One of the most enjoyable parts of Scream Factory’s reissue series is seeing them take catalog titles that have never received special treatment and raise them up to special edition status. Swamp Thing is the latest beneficiary of this treatment and it improves on the old VHS and DVD editions in a number of ways.
The HD transfer used for this set brings a new clarity to the film, particularly if viewed on the blu-ray. Swamp Thing has always looked a bit murky on home video, partially due to the fact that it was shot in a way that uses minimal light from mostly natural sources. The blu-ray version brings a new level of depth to the detail to the naturally soft and dim imagery here, making it easier to appreciate the rather artsy look the filmmakers were going for. The film’s original mono mix is presented in a lossless version on the blu-ray and it is a quality vintage mix that makes strong use of Harry Manfredini’s lush musical score.
First up are a pair of new commentary tracks. The first one features writer/director Wes Craven and moderator Sean Clark of Horror’s Hallowed Grounds fame. Craven is usually pretty good on commentary tracks and he doesn’t disappoint here. He reveals how he got involved in the project and lays out the complexities of the production: the physical challenges of shooting in a swamp, working with inexperienced producers and a tough completion bond company and having to rework scenes due to time/budget problems.

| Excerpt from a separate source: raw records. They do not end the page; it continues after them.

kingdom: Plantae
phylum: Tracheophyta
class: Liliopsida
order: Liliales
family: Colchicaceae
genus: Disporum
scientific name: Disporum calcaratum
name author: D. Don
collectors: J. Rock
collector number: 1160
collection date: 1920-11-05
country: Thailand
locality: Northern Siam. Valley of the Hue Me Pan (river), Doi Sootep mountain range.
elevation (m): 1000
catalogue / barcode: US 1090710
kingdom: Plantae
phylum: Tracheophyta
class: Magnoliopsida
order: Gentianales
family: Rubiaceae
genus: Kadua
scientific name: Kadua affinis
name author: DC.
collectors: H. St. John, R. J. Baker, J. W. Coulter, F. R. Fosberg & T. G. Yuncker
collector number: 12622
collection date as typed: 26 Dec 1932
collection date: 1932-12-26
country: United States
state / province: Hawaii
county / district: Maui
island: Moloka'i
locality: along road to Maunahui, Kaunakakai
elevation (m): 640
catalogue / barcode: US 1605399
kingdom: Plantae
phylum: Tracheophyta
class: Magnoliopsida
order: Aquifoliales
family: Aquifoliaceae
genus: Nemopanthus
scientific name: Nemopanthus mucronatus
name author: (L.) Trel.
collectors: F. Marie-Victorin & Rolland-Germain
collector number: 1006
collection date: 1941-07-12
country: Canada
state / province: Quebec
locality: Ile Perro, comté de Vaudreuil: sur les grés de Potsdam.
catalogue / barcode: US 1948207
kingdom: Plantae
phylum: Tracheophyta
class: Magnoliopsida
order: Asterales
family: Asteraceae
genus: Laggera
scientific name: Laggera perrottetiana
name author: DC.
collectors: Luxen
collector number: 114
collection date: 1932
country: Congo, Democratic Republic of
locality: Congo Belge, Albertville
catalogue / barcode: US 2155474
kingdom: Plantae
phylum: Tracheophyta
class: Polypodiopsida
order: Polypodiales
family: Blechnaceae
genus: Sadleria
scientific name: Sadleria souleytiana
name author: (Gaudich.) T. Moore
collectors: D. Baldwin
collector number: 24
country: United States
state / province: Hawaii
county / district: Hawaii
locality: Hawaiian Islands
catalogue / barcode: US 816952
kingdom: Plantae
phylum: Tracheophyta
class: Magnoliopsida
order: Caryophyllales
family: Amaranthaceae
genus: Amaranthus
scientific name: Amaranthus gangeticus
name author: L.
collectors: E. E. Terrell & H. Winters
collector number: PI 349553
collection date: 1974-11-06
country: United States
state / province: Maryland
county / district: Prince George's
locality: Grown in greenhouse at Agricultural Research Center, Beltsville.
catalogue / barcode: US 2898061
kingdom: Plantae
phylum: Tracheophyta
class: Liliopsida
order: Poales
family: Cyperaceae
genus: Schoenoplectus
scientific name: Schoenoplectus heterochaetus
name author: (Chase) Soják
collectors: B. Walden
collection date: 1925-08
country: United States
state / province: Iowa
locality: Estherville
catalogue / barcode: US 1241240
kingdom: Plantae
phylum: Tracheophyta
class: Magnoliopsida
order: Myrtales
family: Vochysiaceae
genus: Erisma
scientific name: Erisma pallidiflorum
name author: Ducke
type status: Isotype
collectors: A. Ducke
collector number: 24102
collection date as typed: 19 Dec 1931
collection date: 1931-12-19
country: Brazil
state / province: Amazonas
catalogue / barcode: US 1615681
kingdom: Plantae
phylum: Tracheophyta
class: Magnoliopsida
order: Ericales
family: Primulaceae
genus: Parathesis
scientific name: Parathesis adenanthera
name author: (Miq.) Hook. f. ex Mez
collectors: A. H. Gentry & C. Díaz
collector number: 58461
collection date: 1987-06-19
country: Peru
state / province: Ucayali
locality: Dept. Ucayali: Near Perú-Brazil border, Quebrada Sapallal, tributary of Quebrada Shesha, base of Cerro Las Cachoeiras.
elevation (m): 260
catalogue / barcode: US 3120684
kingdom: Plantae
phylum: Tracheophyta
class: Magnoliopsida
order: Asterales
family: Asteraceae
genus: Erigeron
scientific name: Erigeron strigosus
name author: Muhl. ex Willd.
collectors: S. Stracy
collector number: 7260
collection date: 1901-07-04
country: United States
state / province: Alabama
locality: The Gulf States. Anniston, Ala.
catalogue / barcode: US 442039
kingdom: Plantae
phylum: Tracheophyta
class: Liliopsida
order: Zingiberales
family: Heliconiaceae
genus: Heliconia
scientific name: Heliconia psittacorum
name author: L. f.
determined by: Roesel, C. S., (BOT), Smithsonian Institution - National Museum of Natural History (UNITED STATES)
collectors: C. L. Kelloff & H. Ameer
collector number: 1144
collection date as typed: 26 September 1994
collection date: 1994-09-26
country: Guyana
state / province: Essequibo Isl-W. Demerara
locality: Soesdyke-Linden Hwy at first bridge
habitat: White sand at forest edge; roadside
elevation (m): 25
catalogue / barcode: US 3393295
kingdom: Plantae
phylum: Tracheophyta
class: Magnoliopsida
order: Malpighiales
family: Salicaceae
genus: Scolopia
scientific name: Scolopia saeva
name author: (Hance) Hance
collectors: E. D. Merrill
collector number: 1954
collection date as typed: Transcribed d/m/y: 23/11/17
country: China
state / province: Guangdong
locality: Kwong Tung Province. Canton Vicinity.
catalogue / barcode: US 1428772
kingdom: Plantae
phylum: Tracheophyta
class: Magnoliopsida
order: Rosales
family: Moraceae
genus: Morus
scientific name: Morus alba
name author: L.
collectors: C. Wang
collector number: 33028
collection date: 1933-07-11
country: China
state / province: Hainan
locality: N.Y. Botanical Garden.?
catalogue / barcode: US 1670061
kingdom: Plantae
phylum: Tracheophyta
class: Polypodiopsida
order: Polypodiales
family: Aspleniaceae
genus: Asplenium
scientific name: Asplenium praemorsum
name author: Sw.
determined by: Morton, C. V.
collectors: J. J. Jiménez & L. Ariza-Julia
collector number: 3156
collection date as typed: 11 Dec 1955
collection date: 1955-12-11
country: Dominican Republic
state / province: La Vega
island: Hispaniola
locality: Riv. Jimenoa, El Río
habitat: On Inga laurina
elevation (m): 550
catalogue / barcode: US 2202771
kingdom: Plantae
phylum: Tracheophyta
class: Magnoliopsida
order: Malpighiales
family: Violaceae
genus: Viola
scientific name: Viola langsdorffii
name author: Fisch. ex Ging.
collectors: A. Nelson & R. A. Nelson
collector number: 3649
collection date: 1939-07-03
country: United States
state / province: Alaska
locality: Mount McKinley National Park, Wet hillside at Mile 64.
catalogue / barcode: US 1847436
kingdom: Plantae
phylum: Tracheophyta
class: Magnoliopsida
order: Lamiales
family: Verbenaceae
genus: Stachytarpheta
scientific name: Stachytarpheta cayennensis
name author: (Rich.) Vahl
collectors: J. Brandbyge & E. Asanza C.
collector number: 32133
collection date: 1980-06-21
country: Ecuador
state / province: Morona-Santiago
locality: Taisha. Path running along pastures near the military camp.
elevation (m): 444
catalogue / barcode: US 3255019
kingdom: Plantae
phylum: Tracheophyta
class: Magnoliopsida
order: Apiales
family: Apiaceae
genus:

Clark makes a point of lacing the track with questions but Craven doesn’t need much encouragement to talk: he’s frank about the production’s failings – including his own issues as a young director – but does do in an even-handed fashion that feels honest instead of negative. Overall, it gives some fascinating insight into this period of Craven’s career: listen for his comments near the end about how this film essentially iced his filmmaking career for a few years.
The second commentary track features makeup FX designer Bill Munns, with Michael Felsher of Red Shirt Pictures serving as moderator. Given that Munns’ effects are one of the most critiqued elements of the film, horror fans will find it fascinating to hear him discuss the many professional and technical problems he dealt with on this production. Felsher gives Munns a basic framework of questions and Munns is able to give a comprehensive, detailed answer to each as he discusses the motivations behind his design for the Arcane monster (and how he himself ended up in that suit), the general disorganization of the production and how tannic acid was his worst foe on the swamp locations. Munns tells his tales with great enthusiasm, making this track a real winner.
This special edition also boasts a trio of interview featurettes. “Tales From The Swamp” is an interview with star Adrienne Barbeau. She looks back on the film and her director with great fondness but is honest about how she didn’t like the film when she first saw it and how there was drug use amongst the sometimes unhappy crew. “Hey Jude” offers a chat with Reggie Batts, who looks back at his childhood starring turn in this film. He is as humble as he is cheerful in this piece, discussing how he got the role and his fond memories of his castmates (including Nicholas Worth, who went to church with his family!).
Finally, “That Swamp Thing” features Len Wein, who created the Swamp Thing for D.C. Comics. He covers a lot of ground in 13 minutes: topics include how he came up with the character, his memories of visiting the set, his appreciation for Ray Wise’s performance and future cinematic plans for the Swamp Thing. He shows a likeably wry sense of humor and this segment breezes by in an entertaining way.
A nice set of promotional materials closes the disc out. The film’s original theatrical trailer is included, an interesting piece that takes on a campier tone than the film actually does. There are also no less than four image galleries that offer visuals in a variety of styles: lobby cards/poster art, film images and two sets of behind-the-scenes photos, one from Bill Munns and the other from Geoffrey Rayle. You get the occasional surprise in the first two – like a shot of the weird French poster art or a gorier version of one character’s demise – and the latter two offer some nice glimpses into how the makeup effects were put together and the challenges of shooting film in a swamp.
In short, this is a strong special edition that not only improves the A/V quality but also boasts a solid roster of extras that shed light on the troubled production of this film. Thus, it is as educational as it is good to look at – and makes a nice companion to Scream Factory’s earlier special edition of Deadly Blessing. Between that disc and Swamp Thing, Wes Craven fans can get a great primer on the “lost years” of his career.